→ Brief:
State how many lines in the records below contain the word "name". Case counts, so match capital and small letters exactly. Reply with the number alone.

[Exercise data]

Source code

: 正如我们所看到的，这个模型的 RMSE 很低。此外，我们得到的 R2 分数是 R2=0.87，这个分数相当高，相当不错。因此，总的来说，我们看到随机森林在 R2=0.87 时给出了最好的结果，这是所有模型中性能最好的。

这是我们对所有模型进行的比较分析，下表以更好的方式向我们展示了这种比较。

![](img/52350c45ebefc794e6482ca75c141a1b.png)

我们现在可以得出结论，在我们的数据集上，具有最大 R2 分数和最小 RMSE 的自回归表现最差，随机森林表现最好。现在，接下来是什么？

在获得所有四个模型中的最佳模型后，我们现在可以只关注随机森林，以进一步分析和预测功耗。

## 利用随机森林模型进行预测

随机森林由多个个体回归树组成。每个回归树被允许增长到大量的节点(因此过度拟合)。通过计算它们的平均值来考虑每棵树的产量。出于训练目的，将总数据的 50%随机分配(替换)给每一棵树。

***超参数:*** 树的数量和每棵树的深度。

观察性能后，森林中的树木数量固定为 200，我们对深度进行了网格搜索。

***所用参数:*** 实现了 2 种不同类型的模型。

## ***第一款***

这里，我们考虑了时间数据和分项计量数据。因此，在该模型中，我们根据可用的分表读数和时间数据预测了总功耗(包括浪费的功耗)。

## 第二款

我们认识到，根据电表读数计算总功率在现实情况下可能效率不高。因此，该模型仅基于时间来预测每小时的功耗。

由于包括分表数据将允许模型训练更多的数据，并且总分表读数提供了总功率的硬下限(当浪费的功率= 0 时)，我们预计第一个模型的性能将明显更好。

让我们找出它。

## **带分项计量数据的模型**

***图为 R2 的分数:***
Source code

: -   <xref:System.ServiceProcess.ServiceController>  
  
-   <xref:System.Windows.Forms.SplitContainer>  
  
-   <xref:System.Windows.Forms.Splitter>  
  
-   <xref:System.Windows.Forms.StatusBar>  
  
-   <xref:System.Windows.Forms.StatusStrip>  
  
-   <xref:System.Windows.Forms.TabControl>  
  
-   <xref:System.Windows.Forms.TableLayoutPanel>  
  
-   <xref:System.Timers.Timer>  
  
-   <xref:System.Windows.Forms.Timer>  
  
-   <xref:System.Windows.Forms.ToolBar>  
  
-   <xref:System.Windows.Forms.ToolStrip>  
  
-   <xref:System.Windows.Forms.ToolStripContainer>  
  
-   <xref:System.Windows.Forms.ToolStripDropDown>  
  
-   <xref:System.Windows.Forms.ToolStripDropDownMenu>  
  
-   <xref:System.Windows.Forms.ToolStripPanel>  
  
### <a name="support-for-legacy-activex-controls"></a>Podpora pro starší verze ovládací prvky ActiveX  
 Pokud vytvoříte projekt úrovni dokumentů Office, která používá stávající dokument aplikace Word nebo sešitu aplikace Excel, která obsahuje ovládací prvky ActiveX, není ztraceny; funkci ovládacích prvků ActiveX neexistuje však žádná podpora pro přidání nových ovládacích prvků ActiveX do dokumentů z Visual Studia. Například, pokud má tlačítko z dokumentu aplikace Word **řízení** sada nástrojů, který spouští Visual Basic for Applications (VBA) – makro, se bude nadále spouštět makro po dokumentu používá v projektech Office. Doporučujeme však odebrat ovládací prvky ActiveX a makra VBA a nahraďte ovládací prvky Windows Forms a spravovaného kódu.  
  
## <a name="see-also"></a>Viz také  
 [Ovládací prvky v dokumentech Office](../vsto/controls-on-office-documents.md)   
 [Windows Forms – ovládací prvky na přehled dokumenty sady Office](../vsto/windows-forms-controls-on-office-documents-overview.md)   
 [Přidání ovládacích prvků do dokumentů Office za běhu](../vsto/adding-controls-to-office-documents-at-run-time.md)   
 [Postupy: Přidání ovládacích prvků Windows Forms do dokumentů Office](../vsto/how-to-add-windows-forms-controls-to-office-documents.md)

[/Exercise data]

→ Solution for this problem:
2